Oireachtas Joint and Select Committees

Wednesday, 21 September 2022

Joint Oireachtas Committee on Finance, Public Expenditure and Reform, and Taoiseach

Banking Issues: Discussion (Resumed)

Photo of Paschal DonohoePaschal Donohoe (Dublin Central, Fine Gael) | Oireachtas source

The sectors or the customers of banks will always want more credit and want that credit available at lower interest rates. I am always conscious here of the critique of our banks regarding them not lending enough and the lending they are doing being available at too high an interest rate. All that being said, if I look at the credit demand surveys that my Department regularly publishes, all those surveys point to Irish companies and employers having a relatively low demand for credit now for many years and being quite risk averse to taking on new amounts of lending.

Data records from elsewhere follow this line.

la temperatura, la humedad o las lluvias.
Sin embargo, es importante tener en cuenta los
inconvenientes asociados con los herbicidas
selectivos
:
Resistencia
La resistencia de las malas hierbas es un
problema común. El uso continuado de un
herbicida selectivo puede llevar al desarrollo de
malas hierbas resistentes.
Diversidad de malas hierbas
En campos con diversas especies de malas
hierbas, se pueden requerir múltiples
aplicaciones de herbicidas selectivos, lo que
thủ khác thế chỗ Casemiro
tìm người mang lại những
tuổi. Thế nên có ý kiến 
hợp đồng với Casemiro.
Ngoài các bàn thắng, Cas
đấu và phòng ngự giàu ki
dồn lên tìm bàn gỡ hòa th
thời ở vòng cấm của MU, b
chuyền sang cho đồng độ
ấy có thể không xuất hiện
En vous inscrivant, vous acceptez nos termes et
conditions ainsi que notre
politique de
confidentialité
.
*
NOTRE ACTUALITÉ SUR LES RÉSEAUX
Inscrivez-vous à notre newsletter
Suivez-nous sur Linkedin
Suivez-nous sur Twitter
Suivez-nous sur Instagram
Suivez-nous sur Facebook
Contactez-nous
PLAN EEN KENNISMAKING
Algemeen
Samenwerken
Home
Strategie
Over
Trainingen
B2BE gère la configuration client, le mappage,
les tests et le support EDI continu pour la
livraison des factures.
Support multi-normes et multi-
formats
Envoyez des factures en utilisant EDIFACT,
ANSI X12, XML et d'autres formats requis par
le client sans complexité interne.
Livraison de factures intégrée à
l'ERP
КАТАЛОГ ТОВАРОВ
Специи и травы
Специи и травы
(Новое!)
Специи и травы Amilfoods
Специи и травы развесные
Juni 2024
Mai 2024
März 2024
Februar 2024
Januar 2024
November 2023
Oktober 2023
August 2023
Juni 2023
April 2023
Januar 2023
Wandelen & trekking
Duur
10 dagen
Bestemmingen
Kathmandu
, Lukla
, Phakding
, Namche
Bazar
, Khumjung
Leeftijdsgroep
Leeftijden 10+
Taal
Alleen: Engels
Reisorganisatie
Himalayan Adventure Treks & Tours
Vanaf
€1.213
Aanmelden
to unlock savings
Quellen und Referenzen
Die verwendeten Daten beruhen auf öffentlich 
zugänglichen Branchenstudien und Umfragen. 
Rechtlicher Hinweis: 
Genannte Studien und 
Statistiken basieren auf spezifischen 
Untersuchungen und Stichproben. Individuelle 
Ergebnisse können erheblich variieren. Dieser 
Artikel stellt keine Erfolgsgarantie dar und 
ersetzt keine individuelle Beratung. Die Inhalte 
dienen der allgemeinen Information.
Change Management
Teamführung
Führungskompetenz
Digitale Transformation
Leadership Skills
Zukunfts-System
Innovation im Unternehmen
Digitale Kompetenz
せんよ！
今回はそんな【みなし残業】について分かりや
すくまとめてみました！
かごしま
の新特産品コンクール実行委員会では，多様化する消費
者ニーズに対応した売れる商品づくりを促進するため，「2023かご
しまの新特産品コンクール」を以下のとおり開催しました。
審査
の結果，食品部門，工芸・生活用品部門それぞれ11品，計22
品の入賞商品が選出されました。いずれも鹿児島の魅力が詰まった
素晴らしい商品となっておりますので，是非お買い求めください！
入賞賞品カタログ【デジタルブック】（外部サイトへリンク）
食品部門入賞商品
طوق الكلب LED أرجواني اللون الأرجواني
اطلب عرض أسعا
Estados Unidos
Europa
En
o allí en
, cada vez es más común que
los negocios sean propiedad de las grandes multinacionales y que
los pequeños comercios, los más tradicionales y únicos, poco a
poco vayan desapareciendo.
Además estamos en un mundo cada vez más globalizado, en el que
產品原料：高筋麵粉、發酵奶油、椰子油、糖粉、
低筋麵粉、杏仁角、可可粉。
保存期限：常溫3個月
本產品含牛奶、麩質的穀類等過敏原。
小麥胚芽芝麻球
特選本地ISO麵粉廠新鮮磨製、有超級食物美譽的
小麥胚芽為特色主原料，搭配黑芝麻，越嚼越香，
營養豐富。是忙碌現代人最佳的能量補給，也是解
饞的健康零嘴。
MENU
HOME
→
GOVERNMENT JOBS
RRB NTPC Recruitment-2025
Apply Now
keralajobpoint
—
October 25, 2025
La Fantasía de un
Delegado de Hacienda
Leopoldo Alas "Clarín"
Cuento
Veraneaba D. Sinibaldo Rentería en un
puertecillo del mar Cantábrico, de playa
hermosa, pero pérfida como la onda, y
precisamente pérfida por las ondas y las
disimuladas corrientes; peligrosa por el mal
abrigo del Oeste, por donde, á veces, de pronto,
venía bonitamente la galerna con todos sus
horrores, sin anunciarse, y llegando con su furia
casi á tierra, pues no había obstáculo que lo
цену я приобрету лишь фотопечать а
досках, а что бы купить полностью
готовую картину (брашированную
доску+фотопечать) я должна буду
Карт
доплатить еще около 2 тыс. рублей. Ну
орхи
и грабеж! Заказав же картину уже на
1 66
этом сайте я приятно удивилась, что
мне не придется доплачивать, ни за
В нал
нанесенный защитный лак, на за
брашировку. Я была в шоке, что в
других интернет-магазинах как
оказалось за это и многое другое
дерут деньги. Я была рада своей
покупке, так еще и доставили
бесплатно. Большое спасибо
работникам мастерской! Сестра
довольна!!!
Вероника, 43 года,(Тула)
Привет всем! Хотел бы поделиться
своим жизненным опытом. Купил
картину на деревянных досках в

By and large, our banks are meeting much of the need from the Irish business sector but they are not meeting all of it. That, for example, is why we have organisations such as Ireland Strategic Investment Fund, which has a mandate to invest in more long-term and higher risk investment decisions. It is why we have the Strategic Banking Corporation of Ireland. It is also why we have a number of State-backed lending schemes, for example, with regard to Brexit and also during the Covid pandemic, to underpin and provide assurance to our banking system so that it is able to meet some forms of credit demand that it otherwise would not feel comfortable meeting.